Believe it or not, the whole song is played two and a half times in this scene. Maybe the producers wanted to get their money's worth for landing Sedaka... or more likely, it was an attempt to pad out the running time of the movie. But what's really unbelievable in this scene is that the monster scuba diver has made its way into the pool the youths are dancing around - and nobody notices it. So it's understandable that when one girl decides to go swimming (in her clothes), she is (eventually) attacked by the monster... though a hand shoved into the face barely qualifies as being attacked. The monster does this same "attack" to another partygoer when it surfaces, then quickly vanishes. Panicking, most of the youths gather one of their two wounded friends (why not both?) and board their boat so they can quickly get back to the mainland. But underwater, the monster takes a hatchet from its belt (which it never had before) and smashes a hole into the boat. It takes a while for the youths to realize their boat is sinking, and once it does start sinking, I started to wonder if they realized like I did that their swamped vessel had suddenly and magically changed into a completely different looking boat. Once the youths are in the water splashing about, they are suddenly attacked by jellyfish (Where did they come from? We didn't see them in the monster's belt.) Actually, it's the youths that identify them as jellyfish - to me, they looked more like sandwich bags with pieces of colored cellophane inside, and with tied pieces of string dangling down when we see underwater shots of them.

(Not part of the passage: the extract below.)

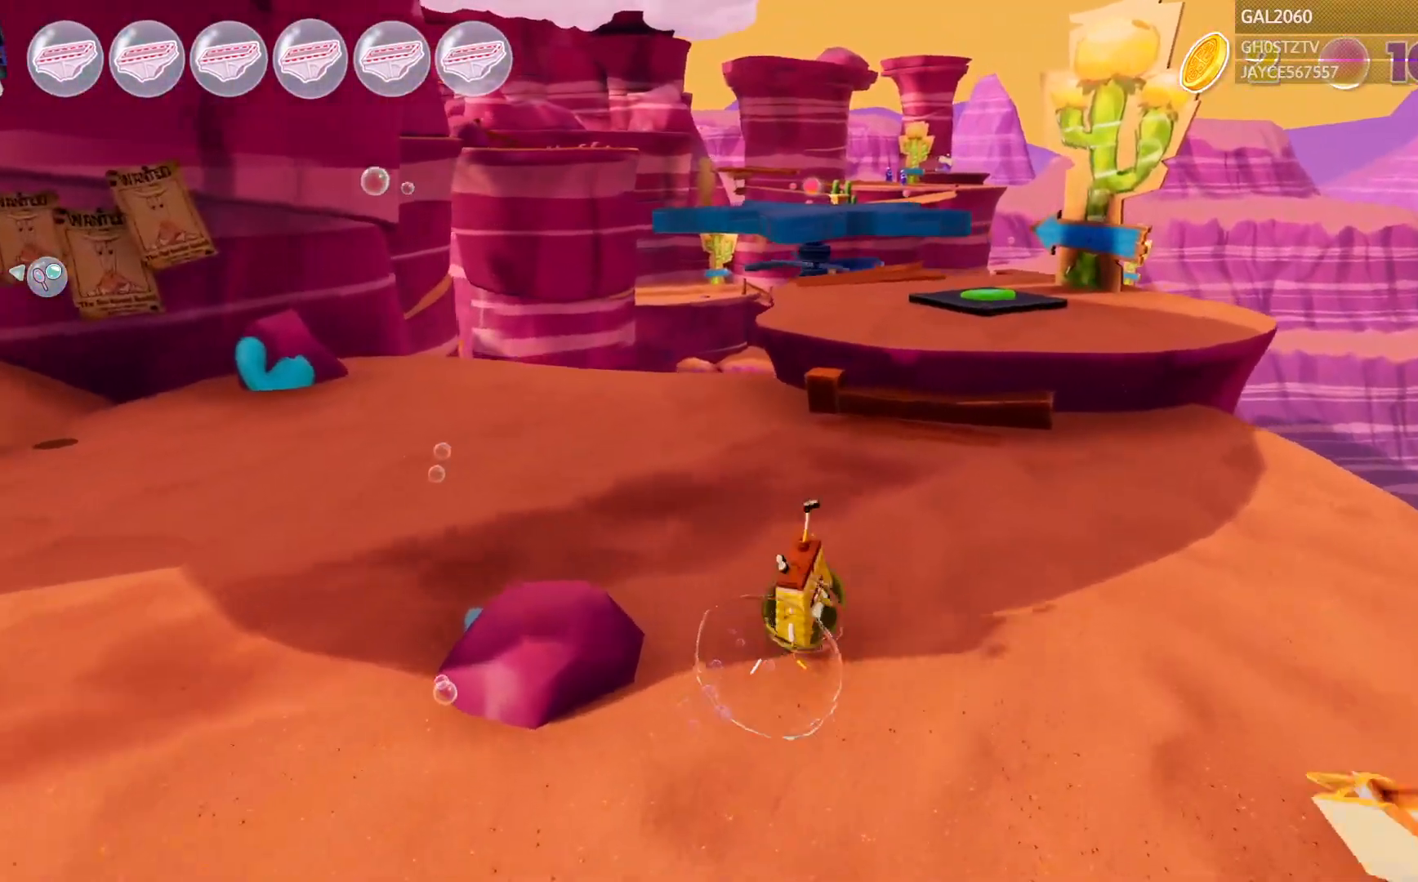
{"buttons": [], "right_stick": "center", "events": []}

It doesn't take long for the jellyfish to make short work of the youths... though just how these jellyfish actually kill the youths is never answered. Anyway, we cut to what seems to be the monster's underwater lair. We finally get a partial shot of the monster's head, and it sure looks like some kind of translucent blown up plastic bag. We get more footage of the creature's feet and lower legs, and even though the first shot of the movie established that the monster's skin was black and covered with burnt stuff, we get to see the creature's ankles in the space between where the wet suit ends and the swim fins begin, and these ankles look surprisingly flesh-colored. In an awkward scene that doesn't make clear how the monster makes its plastic bag head disappear, we find out that the monster is really... Egon! Now we know the truth. Will Egon succeed in his plans to get rid of everyone who has laughed at him? Will he manage to get his hands on the desirable Karen? Will Dr. Richardson's head wound keep changing size during the second half of the movie? I think that by now you have a good idea of the answers to those questions, especially if you have seen a good number of ineptly made movies as I have. It goes without saying that Sting Of Death is a laugh riot. While I would not put it up as high as such classics as Troll 2 and the works of Ed Wood - it's from a merely inept mind, not an insane one - it's still a movie that bad movie lovers will savor. In fact, I find it hard to believe I hadn't heard of this movie before. I feel a sting of shame because of that. Well, I hope informing you of this movie makes up for that oversight.